> [RECORDS]

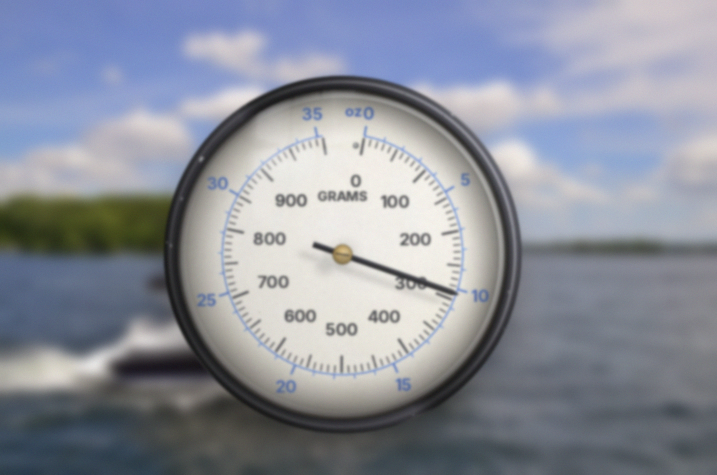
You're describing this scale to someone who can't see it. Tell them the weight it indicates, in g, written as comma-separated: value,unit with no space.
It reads 290,g
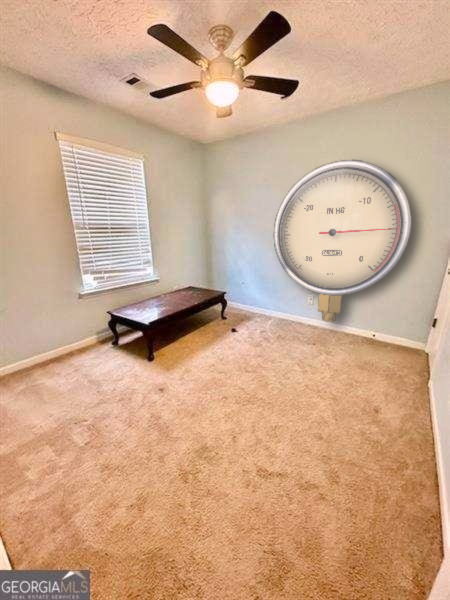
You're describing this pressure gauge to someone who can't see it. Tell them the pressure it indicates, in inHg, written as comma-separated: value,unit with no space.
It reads -5,inHg
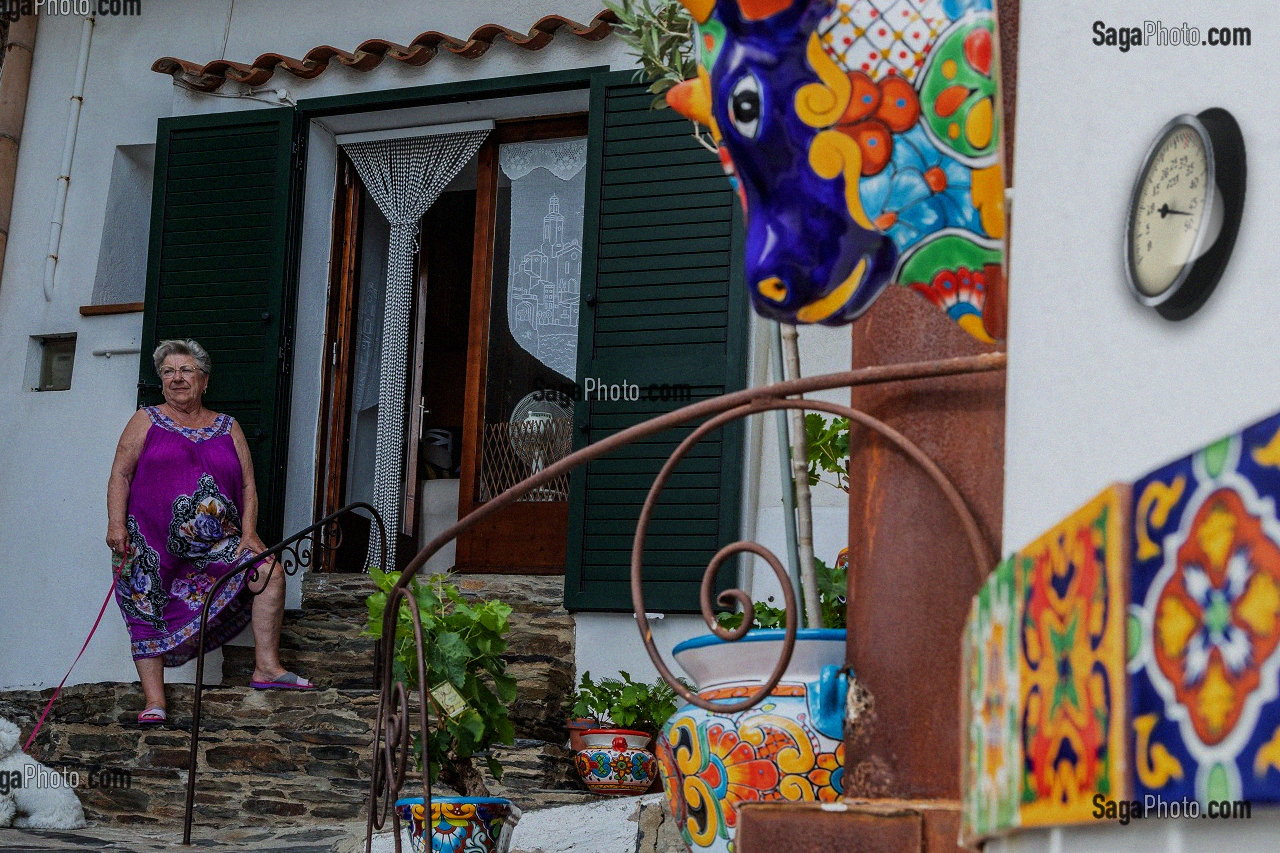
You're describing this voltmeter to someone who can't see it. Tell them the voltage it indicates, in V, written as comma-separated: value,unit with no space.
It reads 47.5,V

> [REQUEST] Copy the records between the line holding "You're describing this pressure" and the line holding "It reads -5,inHg", inclusive, and replace "someone" with "a person". Leave everything else unchanged and give only those lines.

> [FINISHED TASK]
You're describing this pressure gauge to a person who can't see it. Tell them the pressure it indicates, in inHg, written as comma-separated: value,unit with no space.
It reads -5,inHg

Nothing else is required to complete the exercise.